▸ **The task**
Of the lines below, count those containing the word "ankle". Reply with the number alone.

▸ **Provided data**
┌────────

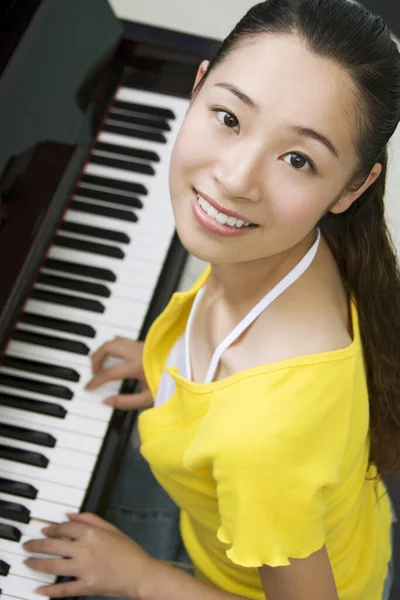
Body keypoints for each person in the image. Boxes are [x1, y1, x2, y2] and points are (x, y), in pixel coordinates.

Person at [23, 0, 400, 598]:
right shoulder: (286, 250)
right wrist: (170, 368)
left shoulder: (266, 436)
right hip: (292, 519)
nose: (235, 178)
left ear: (354, 186)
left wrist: (142, 577)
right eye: (229, 117)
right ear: (197, 87)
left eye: (298, 159)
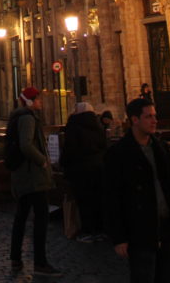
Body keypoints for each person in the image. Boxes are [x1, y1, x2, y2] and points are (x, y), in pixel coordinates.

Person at [104, 97, 170, 283]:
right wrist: (119, 237)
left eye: (155, 116)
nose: (154, 121)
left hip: (166, 228)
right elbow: (112, 197)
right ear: (134, 120)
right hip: (140, 230)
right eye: (148, 117)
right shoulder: (119, 153)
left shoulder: (160, 148)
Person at [8, 86, 61, 276]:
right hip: (32, 177)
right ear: (29, 102)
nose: (41, 102)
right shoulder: (27, 118)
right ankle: (40, 262)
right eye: (38, 99)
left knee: (21, 216)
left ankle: (16, 258)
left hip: (23, 176)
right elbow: (26, 145)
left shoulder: (19, 116)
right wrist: (43, 160)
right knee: (41, 218)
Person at [61, 101, 107, 242]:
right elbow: (103, 146)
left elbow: (69, 149)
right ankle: (99, 229)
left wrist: (64, 165)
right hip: (97, 168)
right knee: (97, 199)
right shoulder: (98, 127)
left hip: (80, 170)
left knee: (84, 201)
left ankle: (87, 230)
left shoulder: (74, 126)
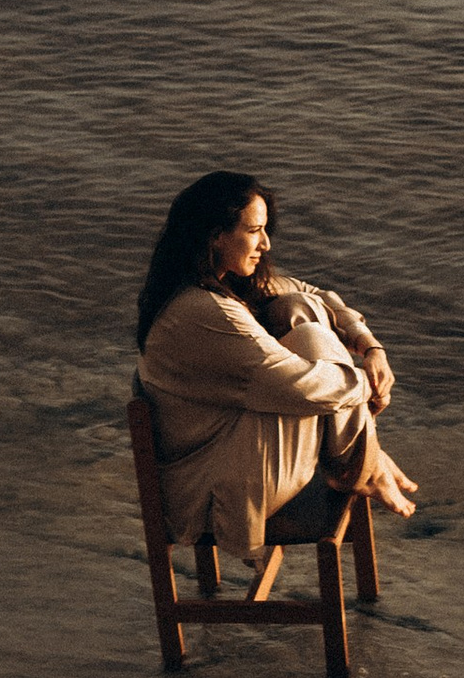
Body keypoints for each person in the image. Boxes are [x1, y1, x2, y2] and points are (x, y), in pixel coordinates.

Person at [133, 169, 419, 563]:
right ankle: (366, 465)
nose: (265, 244)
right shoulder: (204, 312)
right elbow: (299, 386)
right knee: (315, 347)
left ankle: (366, 462)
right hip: (212, 496)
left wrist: (370, 347)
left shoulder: (214, 284)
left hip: (228, 452)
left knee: (297, 309)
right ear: (215, 235)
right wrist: (366, 386)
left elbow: (312, 293)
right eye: (254, 231)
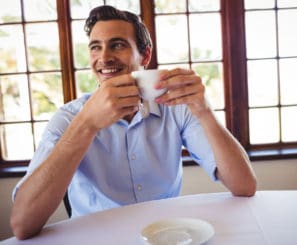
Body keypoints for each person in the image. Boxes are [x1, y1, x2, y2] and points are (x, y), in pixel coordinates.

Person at [10, 5, 256, 240]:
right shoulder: (68, 118)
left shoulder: (176, 108)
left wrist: (204, 111)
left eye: (117, 45)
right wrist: (86, 125)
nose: (104, 58)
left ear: (145, 54)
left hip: (164, 237)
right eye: (96, 47)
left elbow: (244, 186)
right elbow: (22, 224)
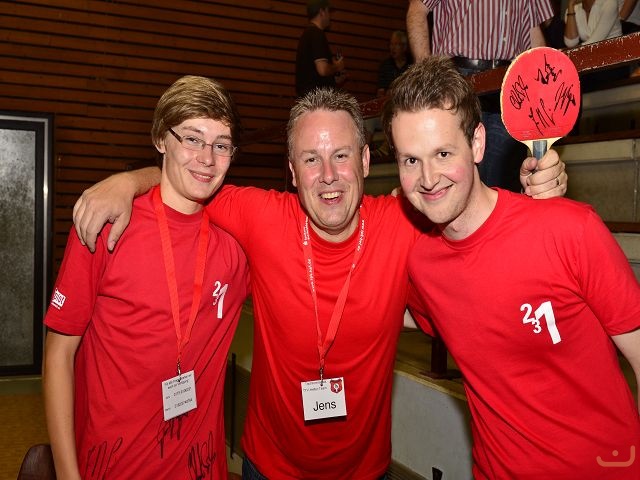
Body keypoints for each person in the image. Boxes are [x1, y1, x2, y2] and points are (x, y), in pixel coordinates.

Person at [70, 86, 566, 479]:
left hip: (364, 471)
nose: (328, 175)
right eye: (311, 159)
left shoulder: (405, 221)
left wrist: (539, 192)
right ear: (292, 171)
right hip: (268, 467)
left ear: (366, 161)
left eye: (342, 156)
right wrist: (126, 182)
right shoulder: (261, 216)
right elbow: (189, 176)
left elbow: (472, 214)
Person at [382, 56, 640, 479]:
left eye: (443, 153)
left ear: (477, 143)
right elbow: (398, 310)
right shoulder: (421, 261)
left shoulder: (570, 229)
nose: (428, 178)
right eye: (411, 160)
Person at [42, 76, 250, 480]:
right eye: (192, 138)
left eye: (221, 145)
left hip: (200, 469)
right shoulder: (106, 225)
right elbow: (58, 355)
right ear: (160, 139)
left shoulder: (237, 243)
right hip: (112, 467)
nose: (207, 158)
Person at [406, 0, 554, 192]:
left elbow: (533, 33)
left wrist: (544, 92)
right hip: (457, 78)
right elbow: (417, 11)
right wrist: (427, 78)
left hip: (511, 82)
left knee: (504, 180)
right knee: (459, 175)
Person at [295, 0, 346, 97]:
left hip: (310, 98)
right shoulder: (316, 34)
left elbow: (313, 75)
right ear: (322, 12)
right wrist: (337, 66)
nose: (329, 16)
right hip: (316, 100)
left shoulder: (308, 34)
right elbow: (322, 70)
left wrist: (333, 80)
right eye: (328, 11)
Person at [377, 30, 412, 98]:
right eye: (391, 44)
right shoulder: (385, 66)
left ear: (404, 47)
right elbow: (380, 91)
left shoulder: (412, 65)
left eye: (396, 44)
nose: (393, 48)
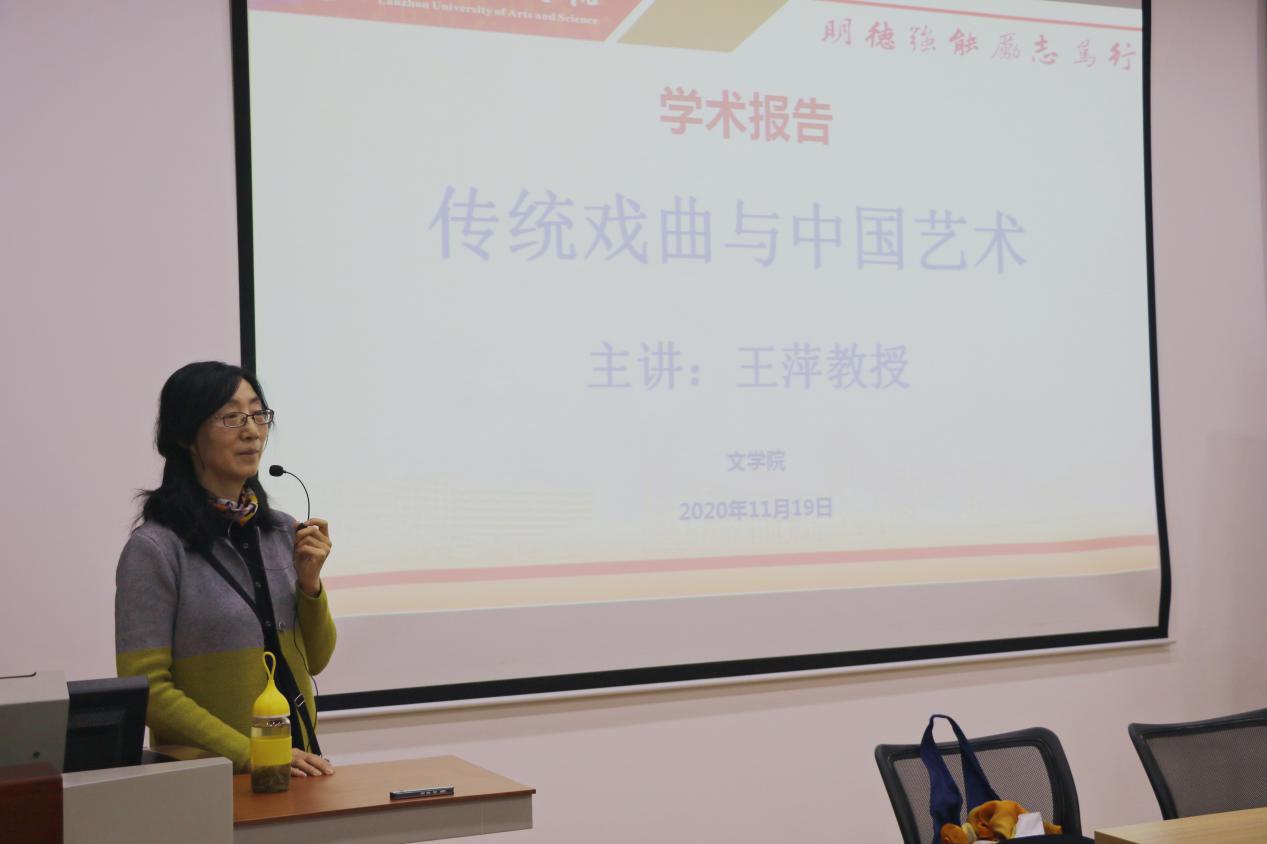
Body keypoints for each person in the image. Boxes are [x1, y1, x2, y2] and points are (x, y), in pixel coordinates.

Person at [115, 361, 336, 777]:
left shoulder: (282, 532)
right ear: (185, 436)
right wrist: (249, 752)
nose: (252, 431)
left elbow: (317, 659)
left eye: (258, 414)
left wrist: (310, 586)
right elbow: (149, 690)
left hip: (297, 769)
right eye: (232, 417)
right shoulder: (156, 549)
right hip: (207, 782)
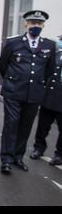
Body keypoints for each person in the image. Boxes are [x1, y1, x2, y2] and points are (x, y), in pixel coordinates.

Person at [0, 10, 56, 174]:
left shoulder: (49, 45)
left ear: (43, 25)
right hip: (13, 92)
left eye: (39, 23)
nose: (35, 26)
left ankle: (18, 157)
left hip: (34, 93)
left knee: (26, 126)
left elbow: (49, 70)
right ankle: (7, 159)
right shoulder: (13, 43)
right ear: (26, 24)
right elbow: (2, 65)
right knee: (11, 124)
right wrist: (11, 80)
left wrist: (38, 84)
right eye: (32, 23)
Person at [30, 35, 62, 166]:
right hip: (49, 96)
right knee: (43, 126)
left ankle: (59, 154)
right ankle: (39, 148)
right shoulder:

└────────

▸ **Written response**
10